BEGIN Page extract

# Question on rotary mower gear box



## perryjosh64 (Aug 30, 2015)

I recently purchased an used Kodiak standard 5ft mower for cutting some pastures. I'm learning as I go on the function and maintenance of both mower and old ford tractor. However as I dont have the original manual to mower and have been looking at both Kodiaks website and other sites I'm a little confused on the oil/grease that goes into the gear box? the feller I bought it from as well as a farmer friend down the road said to put "just enough *gear oil *in it for it to leak out the bleed plug". However the online manuals for Kodiak mowers states a "*EP-0 Grease*" is used in the gear box? I'm sure I'm over thinking this but I'm use to a distinct difference in an oil and a grease? 
Please educate.


----------



## BigT (Sep 15, 2014)

Howdy perryjosh,

EP-0 grease is a very thick lubricant like motor honey, if you've ever seen motor honey. A barely pourable liquid. Should work great in a gearbox.

Your post reminded me.......Years ago, I had an old Woods 5' bush hog that leaked gear oil out the bottom shaft seal, couldn't fix it, new bottom shaft seals didn't last long before they started leaking. Probably required new bearings. An old rancher told me to pump a tube of grease in the gearbox every time before I use it. I did just that for many years with regular gun grease with no problem. The gear box was still going fine when I got rid of it.

END Page extract
BEGIN Record extracts

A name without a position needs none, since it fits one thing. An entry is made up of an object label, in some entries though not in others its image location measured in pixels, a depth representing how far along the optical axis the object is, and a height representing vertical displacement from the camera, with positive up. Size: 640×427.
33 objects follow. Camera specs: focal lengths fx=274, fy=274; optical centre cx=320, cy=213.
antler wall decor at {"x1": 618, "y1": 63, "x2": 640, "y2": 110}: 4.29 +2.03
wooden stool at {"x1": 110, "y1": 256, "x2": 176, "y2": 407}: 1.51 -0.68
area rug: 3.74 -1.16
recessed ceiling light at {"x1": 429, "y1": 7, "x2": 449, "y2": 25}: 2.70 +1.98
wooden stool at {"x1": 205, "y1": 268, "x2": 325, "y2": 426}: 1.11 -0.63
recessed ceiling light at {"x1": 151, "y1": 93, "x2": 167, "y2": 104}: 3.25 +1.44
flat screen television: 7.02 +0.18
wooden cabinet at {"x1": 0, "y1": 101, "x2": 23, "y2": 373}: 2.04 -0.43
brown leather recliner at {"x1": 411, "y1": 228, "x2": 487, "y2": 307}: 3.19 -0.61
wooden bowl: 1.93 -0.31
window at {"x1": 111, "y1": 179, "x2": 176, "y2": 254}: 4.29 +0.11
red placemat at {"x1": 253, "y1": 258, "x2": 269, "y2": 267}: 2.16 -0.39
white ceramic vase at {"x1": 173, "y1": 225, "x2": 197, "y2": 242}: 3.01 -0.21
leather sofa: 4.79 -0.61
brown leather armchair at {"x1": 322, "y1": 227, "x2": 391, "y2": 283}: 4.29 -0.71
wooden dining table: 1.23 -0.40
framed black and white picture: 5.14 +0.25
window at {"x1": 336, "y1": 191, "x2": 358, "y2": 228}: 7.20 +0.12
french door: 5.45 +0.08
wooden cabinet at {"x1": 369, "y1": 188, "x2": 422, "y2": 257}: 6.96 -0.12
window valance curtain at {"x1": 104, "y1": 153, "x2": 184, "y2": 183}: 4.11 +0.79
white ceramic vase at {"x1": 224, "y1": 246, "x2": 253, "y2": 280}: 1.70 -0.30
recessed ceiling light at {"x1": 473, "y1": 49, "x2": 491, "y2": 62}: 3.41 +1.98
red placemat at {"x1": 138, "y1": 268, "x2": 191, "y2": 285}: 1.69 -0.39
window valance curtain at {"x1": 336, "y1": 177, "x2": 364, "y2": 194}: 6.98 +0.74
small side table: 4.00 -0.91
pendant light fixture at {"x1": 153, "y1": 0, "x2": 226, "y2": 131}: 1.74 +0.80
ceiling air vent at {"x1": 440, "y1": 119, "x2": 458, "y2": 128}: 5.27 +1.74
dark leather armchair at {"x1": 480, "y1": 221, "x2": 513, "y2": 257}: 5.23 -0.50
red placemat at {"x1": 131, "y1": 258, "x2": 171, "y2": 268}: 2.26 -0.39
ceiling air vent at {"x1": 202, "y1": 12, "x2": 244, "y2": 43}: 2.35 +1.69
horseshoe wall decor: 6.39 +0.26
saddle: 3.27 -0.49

END Record extracts
BEGIN Record extracts

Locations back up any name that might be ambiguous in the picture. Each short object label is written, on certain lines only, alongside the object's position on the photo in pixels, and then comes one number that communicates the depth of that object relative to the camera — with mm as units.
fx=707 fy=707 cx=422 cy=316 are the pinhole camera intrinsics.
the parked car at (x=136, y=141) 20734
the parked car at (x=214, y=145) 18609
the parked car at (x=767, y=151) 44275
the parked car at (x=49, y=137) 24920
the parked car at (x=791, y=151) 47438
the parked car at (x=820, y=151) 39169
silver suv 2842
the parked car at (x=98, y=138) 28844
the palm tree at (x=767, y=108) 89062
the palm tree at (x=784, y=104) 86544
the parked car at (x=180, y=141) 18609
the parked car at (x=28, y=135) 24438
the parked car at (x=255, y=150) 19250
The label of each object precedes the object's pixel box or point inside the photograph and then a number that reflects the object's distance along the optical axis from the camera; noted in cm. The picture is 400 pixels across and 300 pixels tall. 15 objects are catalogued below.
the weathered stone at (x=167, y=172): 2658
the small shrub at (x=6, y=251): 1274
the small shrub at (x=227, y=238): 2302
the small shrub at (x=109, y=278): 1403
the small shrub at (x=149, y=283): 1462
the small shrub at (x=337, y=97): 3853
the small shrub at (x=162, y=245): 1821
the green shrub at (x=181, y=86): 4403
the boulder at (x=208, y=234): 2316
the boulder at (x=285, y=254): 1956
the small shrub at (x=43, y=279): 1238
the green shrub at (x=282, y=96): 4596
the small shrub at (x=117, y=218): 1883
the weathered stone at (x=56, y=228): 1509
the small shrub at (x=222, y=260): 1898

END Record extracts
BEGIN Record extracts

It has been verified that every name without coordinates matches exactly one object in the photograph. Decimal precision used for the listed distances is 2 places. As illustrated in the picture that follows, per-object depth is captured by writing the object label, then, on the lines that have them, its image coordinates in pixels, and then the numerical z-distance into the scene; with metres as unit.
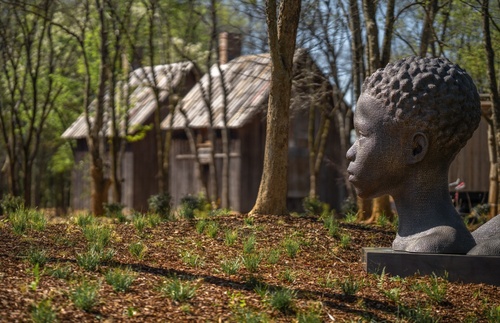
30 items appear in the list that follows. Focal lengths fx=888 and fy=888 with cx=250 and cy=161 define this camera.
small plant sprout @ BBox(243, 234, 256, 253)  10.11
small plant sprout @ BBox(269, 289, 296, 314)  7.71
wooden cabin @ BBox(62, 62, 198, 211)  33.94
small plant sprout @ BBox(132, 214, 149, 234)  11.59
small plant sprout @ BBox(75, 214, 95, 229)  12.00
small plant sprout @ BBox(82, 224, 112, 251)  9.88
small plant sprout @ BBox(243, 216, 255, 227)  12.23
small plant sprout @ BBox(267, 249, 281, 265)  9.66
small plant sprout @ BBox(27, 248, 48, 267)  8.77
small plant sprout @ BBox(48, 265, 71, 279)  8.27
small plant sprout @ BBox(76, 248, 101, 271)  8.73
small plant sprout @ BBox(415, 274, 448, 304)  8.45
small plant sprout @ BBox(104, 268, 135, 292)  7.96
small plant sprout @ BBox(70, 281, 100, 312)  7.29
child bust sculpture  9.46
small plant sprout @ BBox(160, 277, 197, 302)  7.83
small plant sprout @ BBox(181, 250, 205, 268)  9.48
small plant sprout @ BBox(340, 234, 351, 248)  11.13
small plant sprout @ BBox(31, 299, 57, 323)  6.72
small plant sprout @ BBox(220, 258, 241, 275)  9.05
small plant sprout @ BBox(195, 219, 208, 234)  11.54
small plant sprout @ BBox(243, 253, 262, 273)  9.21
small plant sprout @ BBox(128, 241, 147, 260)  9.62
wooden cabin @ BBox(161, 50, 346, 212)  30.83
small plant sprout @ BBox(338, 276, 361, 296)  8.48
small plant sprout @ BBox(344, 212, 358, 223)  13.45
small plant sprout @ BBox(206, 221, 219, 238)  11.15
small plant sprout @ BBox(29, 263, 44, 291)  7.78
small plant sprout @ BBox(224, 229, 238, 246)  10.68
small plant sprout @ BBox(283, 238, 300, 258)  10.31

END Record extracts

__Exercise description__.
Carry on the forum thread about lubricating a rotary mower gearbox from the point where it stops. The listing is unrelated to the forum thread on the rotary mower gearbox.

__Final answer__.
My point is that gearboxes will thrive with grease in them. I know that and have proven it.


----------



## TominDallas (Aug 4, 2015)

In 67 we started using the old Sears Custom mowers with gear driven spindles. Smaller than the box you're talking about but same thing, 90* miter gears. They came filled with 90 weight, but the seals wouldn't last. Leaked out. We packed them full of wheel bearing grease and used them. Checked them each spring and used them all season, for 20+ years. Drill a hole into the fill-plug and thread a zerk into it. FILL with quality general purpose wheel bearing grease. Pump some into it every so often.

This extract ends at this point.